La fuerza de la naturaleza

En esta acuarela quise enfrentarme a la fuerza real del agua cuando desciende entre las piedras, sin pedir permiso. No es un curso ordenado ni un paisaje quieto: es el agua empujando, golpeando, buscando su camino entre rocas antiguas. Pinté dejando amplios blancos del papel para que el torrente respirara, para que la luz se volviera parte del movimiento y no solo un fondo.

Las piedras aparecen pesadas, irregulares, con tonos grises y verdosos que se mezclan directamente sobre el papel húmedo. No las definí con líneas duras; preferí que surgieran desde la mancha, como ocurre en la naturaleza, donde nada está completamente separado. Entre ellas, las nalcas y la vegetación del borde se aferran al terreno, verdes intensos, casi terrosos, marcando que aquí la vida crece a pesar de la corriente y no contra ella.

*Preguntas de estudio:*
• a. Reproduce de forma literal el pasaje del texto sobre la acuarela que va desde "La fuerza de" hasta "solo un fondo.".
• b. Según el texto sobre la acuarela, ¿con qué tonos aparecen pintadas las piedras?
• c. Retoma el texto sobre la acuarela del torrente a partir de su última oración y continúa escribiéndolo.

*Información proporcionada:*

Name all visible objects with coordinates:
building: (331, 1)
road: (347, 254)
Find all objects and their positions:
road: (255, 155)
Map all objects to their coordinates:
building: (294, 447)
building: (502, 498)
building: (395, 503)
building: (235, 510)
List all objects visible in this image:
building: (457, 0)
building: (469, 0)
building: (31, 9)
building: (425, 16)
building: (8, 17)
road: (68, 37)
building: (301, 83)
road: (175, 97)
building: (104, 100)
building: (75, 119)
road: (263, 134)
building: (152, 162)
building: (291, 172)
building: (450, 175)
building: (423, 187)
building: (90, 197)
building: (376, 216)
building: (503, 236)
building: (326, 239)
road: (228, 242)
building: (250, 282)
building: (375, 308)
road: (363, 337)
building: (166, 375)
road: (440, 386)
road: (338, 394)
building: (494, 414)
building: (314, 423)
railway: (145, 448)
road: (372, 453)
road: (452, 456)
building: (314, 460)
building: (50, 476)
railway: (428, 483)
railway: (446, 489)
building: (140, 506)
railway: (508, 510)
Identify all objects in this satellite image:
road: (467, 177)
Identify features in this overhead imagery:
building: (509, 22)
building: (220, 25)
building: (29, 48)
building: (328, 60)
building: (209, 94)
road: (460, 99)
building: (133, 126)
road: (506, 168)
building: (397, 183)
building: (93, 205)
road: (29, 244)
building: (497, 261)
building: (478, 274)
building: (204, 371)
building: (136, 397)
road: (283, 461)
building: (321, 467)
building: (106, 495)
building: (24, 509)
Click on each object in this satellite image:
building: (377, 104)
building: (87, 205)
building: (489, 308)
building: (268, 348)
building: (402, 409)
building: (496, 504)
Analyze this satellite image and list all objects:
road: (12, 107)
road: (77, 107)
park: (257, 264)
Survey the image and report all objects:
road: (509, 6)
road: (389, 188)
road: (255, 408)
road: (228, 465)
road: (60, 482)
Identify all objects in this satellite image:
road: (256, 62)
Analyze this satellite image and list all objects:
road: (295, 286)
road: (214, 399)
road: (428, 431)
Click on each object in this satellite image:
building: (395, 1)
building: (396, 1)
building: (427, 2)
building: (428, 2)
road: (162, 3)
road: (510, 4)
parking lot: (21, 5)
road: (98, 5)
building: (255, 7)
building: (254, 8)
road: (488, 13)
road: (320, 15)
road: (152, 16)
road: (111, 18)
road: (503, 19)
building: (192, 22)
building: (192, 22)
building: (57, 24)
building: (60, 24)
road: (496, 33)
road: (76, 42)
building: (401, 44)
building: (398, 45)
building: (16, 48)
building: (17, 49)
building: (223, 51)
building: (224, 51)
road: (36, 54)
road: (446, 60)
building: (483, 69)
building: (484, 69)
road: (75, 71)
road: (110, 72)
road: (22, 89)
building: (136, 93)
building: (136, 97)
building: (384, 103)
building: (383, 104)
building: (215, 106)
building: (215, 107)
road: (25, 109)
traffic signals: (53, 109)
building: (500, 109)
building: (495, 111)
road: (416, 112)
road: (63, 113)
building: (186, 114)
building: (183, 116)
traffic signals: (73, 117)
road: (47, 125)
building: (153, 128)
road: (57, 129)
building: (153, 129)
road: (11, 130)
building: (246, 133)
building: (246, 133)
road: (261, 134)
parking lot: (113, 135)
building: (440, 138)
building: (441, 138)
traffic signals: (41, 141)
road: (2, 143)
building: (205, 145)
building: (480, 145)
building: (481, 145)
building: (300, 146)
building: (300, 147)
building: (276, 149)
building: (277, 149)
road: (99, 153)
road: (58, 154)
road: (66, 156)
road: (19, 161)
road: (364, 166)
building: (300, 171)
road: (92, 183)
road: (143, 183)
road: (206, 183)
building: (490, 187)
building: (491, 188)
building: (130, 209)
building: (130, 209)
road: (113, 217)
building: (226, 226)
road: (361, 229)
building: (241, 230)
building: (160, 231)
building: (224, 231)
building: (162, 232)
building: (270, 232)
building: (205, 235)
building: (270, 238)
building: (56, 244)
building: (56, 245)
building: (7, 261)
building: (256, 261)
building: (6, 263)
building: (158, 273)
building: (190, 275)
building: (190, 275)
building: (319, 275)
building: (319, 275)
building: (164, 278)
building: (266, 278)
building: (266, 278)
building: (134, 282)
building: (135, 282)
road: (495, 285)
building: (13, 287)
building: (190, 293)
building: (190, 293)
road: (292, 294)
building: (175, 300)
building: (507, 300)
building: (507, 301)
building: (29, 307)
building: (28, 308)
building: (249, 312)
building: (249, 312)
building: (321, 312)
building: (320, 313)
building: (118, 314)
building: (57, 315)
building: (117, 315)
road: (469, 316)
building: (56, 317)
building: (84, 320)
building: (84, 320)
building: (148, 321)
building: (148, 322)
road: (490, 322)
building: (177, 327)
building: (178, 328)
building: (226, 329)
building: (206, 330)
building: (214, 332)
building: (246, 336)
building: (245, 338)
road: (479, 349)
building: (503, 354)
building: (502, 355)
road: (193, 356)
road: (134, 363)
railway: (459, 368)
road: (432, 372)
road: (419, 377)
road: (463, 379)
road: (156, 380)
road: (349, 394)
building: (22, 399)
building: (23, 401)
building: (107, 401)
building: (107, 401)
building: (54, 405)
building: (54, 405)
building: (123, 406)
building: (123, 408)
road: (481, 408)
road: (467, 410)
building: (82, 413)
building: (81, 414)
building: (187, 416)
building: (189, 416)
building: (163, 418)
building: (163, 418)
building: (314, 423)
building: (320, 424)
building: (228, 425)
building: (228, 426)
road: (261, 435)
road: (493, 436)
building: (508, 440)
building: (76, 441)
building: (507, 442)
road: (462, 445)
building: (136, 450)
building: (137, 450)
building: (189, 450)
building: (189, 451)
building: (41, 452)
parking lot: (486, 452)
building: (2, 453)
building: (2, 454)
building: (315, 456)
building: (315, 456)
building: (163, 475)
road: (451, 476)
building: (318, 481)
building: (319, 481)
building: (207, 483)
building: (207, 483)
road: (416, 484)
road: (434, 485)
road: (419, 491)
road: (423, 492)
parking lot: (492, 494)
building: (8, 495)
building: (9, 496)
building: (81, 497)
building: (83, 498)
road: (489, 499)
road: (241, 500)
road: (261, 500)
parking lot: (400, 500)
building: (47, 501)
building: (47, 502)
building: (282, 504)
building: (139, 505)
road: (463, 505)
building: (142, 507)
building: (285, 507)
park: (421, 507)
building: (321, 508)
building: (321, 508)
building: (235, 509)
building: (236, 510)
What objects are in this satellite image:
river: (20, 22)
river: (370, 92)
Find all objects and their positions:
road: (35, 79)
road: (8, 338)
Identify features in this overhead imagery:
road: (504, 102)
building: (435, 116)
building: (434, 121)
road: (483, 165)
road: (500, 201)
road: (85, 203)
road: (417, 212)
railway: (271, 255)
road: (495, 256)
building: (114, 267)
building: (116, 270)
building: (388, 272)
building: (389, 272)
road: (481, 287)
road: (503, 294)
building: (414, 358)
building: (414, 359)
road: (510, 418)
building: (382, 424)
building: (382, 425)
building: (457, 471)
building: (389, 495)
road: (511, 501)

*Resultados del ejercicio:*
• a.
La fuerza de la naturaleza

En esta acuarela quise enfrentarme a la fuerza real del agua cuando desciende entre las piedras, sin pedir permiso. No es un curso ordenado ni un paisaje quieto: es el agua empujando, golpeando, buscando su camino entre rocas antiguas. Pinté dejando amplios blancos del papel para que el torrente respirara, para que la luz se volviera parte del movimiento y no solo un fondo.

• b. Con tonos grises y verdosos.

• c.
Este es un paisaje muy propio de la Región de Los Lagos, donde el agua manda y el bosque aprende a convivir con esa energía constante. Pintarlo fue una forma de escuchar el entorno: dejar que la acuarela corriera, aceptar lo impredecible y entender que la naturaleza no se controla, se acompaña. La motivación fue justamente esa: no representar el agua, sino sentir su fuerza mientras el color se movía solo sobre el papel.